The pain broke off the stranglehold of my focus and on my memory for some reason. It would have been overwhelming had I not experienced a strange haziness. I directed my attention at my time and the pain took a back seat. My new PR was almost a 2 minute improvement from my last effort. This got me in a pretty good mood. I even socialized with some of the runners, which is not really my thing. I usually went home immediately afterwards. I should have. Some of the winners were complaining about the small prize money. Apparently, it was not enough to cover registration expenses. It dawned on me that there are plenty of runners out there who see this sport as a bread-and-butter job. Although, I hold no illusions of winning in these races, I do want see how far and how fast I can go in this sport. I left the race wondering if my level of commitment was enough to get me where I want to be. 27:57.01

Run For A Child’s Future  6k  4/24/11

Several mistakes were made before, during, and after this race. While most of them were rookie mistakes, I did some pretty stupid ones that make me question my age. I will probably be able to laugh at these blunders in the future, maybe 20 more races in the future. Hopefully, I have become wiser after this ordeal.

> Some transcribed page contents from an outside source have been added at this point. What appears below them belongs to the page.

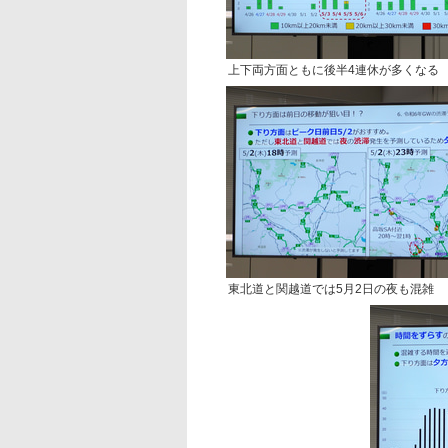
上下両方面ともに後半4連休が多くなる
東北道と関越道では5月2日の夜も混雑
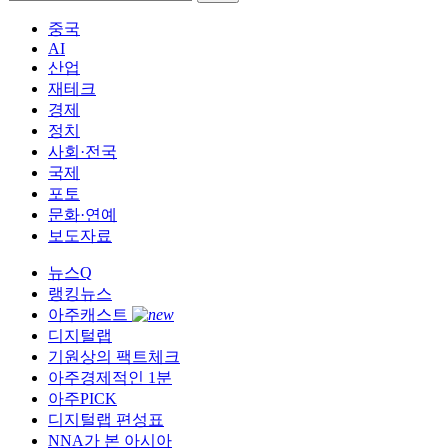
중국
AI
산업
재테크
경제
정치
사회·전국
국제
포토
문화·연예
보도자료
뉴스Q
랭킹뉴스
아주캐스트
디지털랩
기원상의 팩트체크
아주경제적인 1분
아주PICK
디지털랩 편성표
NNA가 본 아시아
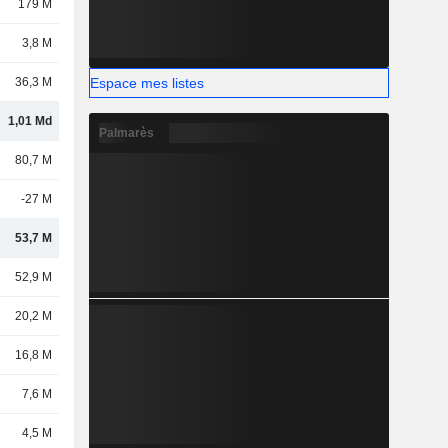
179 M
3,8 M
Espace mes listes
36,3 M
1,01 Md
Palmarès
80,7 M
-27 M
53,7 M
52,9 M
20,2 M
16,8 M
7,6 M
4,5 M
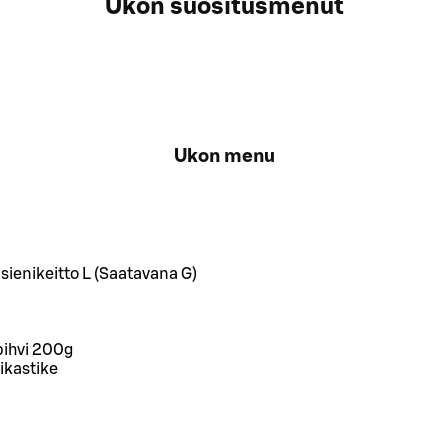
Ukon suositusmenut
Ukon menu
ienikeitto L (Saatavana G)
pihvi 200g
ikastike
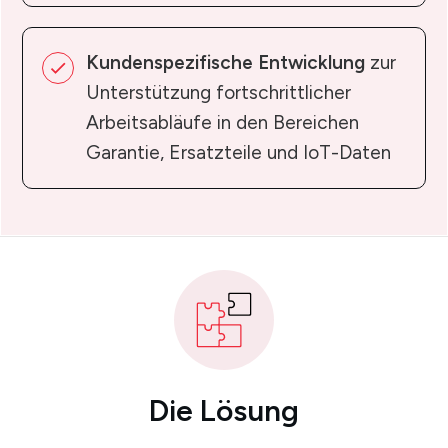
Kundenspezifische Entwicklung
zur
Unterstützung fortschrittlicher
Arbeitsabläufe in den Bereichen
Garantie, Ersatzteile und IoT-Daten
Die Lösung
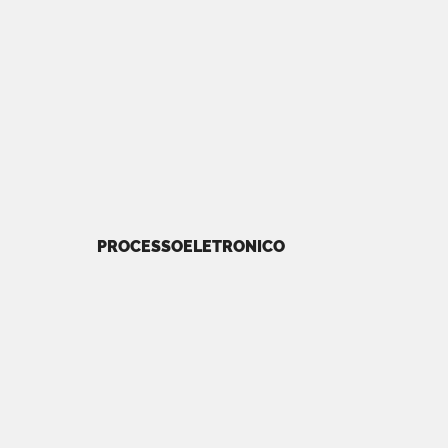
PROCESSOELETRONICO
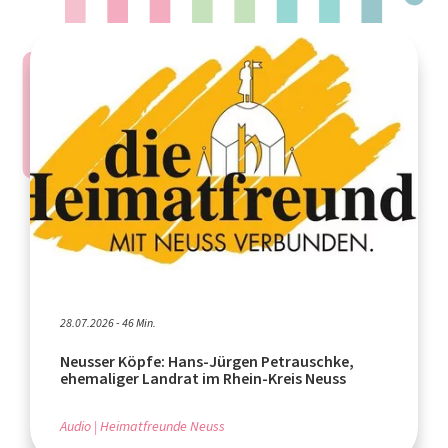
28.07.2026 - 46 Min.
Neusser Köpfe: Hans-Jürgen Petrauschke,
ehemaliger Landrat im Rhein-Kreis Neuss
Audio
Heimatfreunde Neuss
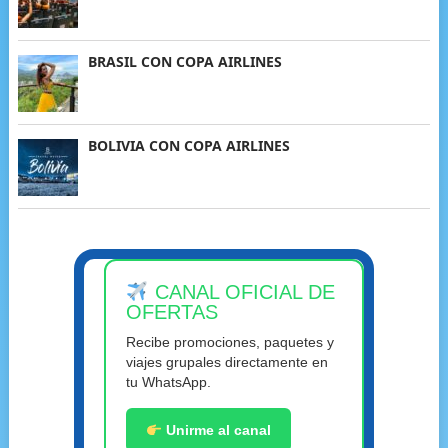
BRASIL CON COPA AIRLINES
BOLIVIA CON COPA AIRLINES
CANAL OFICIAL DE
OFERTAS
Recibe promociones, paquetes y
viajes grupales directamente en
tu WhatsApp.
Unirme al canal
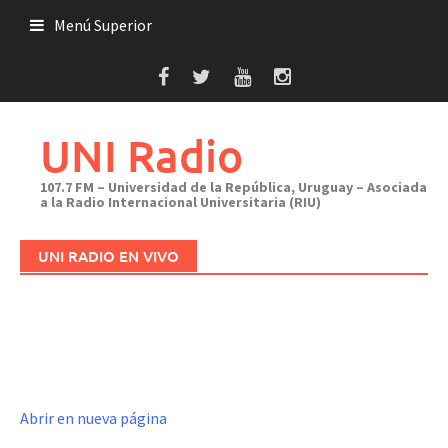
Saltar
Menú Superior
al
contenido
UNI Radio
107.7 FM – Universidad de la República, Uruguay – Asociada
a la Radio Internacional Universitaria (RIU)
UNI RADIO EN VIVO
Abrir en nueva página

The mistakes started early. So did the pain. It was a familiar pain and one that intensified with every step. An affliction brought about by concoctions of different temperatures. It was gas and there were copious amounts of it in my belly. I assumed you’re laughing right now reader. I am going to wait for you to stop. Are you done? Yes? So, I really wanted to discharge the gases from their cage but I was faced with a daunting conundrum. I was near the starting line. Do I really have the guts to release my gases upon those innocent unsuspecting runner folk? I didn’t. They crowded behind me so it was very possible that I would get caught. Looking back, I think I did a pretty good job managing the pain. Even with the pain, I held off most of the runners that tried to overtake me. All things considered, the pain made the usually demoralizing ascent only mildly discouraging. However, the pain robbed me of a skill I did not think I would ever use in a sporting event; I forgot how to do basic math. At the halfway point, I clocked at 19 minutes. With a PR in mind, I knew I was going to have to do some calculations to determine my odds. I miscalculated. 36 – 19 = 27. Thirty six minutes minus nineteen minutes equals twenty seven minutes. How dumb was I? Naturally, I cruised through the second half. If I ran the first three kilometers at 19 minutes, then 27 minutes was going to be a breeze right? The dumb get dumber. Anyways, I could forgive myself for miscalculating mostly because of the pain in my belly but I did take it too easy on the second half. This was a loop course and the second half was mostly a series of descents, which I failed to take advantage. I guess I just ran out of mental strength on this one.

Well, it doesn’t take a rocket scientist to figure out that I failed this one. There were too many mistakes. Even I knew this race was going to be a colossal failure the moment I saw the registration booth. They had pink singlets! Pink! Oh, I also almost choked on a hotdog. It did not go down easy; I was dehydrated. I did take comfort in the fact that I just helped send kids to school. Wrong! The organizers had to ruin this one for me too. A day later I read at a local newspaper that the run attracted only 300 participants. I was a failure. The whole thing was a failure but they did promise to hold another run outside the province. The organizers just won’t give up on educating those kids. Well, if children can trust strangers with their future then I can probably have a little faith on myself as well. However, I’m going to eschew pink singlets from now on. 37:04.57

Best Race of the Month: C24/7 First Fun Run

A measly 700 participants including one Kenyan participated in this one. Still almost 400 more participants than the other race though.


Best Performance of the Month: C24/7 First Fun Run

27 minutes. I fear that I will plateau after this.